Neonatal cytogenetic validation demonstrates high accuracy of single-nucleotide polymorphism-based non-invasive prenatal testing: a 4466-case single-center study
Noninvasive prenatal testing using SNP analysis reliably detects Down and Edwards syndromes in a study of 4,466 pregnancies, clarifying which conditions it works best for.

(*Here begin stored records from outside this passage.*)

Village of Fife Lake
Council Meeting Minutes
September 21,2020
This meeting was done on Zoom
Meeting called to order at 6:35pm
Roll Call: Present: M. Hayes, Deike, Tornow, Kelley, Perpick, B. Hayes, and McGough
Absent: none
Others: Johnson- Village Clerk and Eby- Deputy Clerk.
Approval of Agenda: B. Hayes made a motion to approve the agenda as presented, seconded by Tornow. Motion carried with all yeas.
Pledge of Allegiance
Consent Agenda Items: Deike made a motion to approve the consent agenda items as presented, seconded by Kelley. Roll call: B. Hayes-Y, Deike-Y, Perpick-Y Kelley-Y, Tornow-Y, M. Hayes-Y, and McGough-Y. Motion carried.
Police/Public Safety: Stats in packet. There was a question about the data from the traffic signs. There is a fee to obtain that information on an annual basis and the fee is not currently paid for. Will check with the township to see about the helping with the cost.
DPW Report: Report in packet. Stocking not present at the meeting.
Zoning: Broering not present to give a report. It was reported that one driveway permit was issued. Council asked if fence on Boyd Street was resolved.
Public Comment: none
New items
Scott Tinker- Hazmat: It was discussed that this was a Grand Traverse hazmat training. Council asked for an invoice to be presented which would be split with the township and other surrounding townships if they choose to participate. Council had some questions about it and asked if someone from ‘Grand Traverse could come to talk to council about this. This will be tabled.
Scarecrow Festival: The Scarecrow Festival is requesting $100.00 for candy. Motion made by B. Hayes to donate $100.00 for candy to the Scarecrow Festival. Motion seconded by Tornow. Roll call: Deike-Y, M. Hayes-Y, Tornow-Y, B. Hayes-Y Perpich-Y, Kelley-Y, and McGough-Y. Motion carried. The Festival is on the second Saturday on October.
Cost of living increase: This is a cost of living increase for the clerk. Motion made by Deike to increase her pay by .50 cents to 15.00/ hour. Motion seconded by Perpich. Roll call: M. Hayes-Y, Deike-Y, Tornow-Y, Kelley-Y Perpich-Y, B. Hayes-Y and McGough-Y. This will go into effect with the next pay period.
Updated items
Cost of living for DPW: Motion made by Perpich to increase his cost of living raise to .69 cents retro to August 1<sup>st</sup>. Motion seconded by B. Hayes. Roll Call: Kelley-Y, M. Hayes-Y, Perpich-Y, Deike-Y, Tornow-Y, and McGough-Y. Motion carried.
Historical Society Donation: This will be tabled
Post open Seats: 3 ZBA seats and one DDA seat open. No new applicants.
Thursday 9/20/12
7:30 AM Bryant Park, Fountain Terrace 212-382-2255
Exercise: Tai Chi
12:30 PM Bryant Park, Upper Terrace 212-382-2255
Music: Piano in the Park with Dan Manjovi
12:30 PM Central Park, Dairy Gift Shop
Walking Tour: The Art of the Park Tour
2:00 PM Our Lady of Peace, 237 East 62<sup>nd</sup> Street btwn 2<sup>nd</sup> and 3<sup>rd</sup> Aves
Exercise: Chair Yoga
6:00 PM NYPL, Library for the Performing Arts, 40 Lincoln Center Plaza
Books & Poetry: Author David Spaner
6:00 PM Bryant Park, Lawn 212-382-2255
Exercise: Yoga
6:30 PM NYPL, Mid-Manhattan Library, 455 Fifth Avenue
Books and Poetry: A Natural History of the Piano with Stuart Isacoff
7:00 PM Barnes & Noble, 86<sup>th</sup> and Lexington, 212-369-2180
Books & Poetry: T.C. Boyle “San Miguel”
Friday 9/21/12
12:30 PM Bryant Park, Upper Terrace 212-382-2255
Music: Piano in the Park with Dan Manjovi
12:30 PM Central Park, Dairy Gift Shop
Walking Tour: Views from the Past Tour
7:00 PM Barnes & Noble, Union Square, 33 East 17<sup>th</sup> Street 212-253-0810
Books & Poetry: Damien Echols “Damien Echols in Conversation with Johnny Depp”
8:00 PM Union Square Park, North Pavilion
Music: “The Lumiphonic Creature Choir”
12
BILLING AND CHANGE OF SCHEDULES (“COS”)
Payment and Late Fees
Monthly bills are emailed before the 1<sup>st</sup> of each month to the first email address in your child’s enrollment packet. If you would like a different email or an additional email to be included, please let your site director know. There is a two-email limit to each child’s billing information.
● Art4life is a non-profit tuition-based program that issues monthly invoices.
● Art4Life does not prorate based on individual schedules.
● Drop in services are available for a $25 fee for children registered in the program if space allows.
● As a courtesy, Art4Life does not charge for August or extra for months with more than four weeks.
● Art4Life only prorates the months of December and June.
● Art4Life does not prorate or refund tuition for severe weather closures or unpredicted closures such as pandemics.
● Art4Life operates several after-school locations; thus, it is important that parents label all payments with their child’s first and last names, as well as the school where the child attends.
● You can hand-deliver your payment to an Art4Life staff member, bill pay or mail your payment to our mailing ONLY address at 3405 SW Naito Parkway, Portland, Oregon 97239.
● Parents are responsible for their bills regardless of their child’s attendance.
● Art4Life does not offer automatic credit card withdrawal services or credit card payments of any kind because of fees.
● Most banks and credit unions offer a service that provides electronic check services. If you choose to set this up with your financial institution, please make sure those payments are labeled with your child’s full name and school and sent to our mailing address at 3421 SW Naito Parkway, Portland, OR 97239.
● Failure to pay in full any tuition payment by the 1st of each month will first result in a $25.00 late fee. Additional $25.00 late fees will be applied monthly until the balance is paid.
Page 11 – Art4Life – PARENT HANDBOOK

In 4466 high-risk pregnancies, SNP-based NIPT demonstrated high specificity (99.9%) and strong sensitivity for trisomies 18 and 13 but lower sensitivity for T21 (80%), with rare false negatives attributable to low-level mosaicism confirmed by neonatal FISH. This large cytogenetically confirmed dataset strengthens the evidence base for SNP-NIPT performance and clarifies biological limitations.
What the study was
- Study design
- Prospective clinical validation study with cytogenetic confirmation
- Population
- High-risk pregnant women undergoing SNP-based NIPT, 2013–2022, Keio University Hospital
- Sample size
- 4466
- Category
- Diagnostics
- Maturity
- Validated
- Journal
- J Hum Genet
Why it surfaced
Large prospective validation (n=4466) with cytogenetic confirmation is methodologically rigorous and uncommon; fills a gap in SNP-NIPT performance evidence. T21 sensitivity of 80% is lower than expected — clinically important limitation to document.
A plain-language summary of published research — not medical advice. Talk to a clinician about your own care.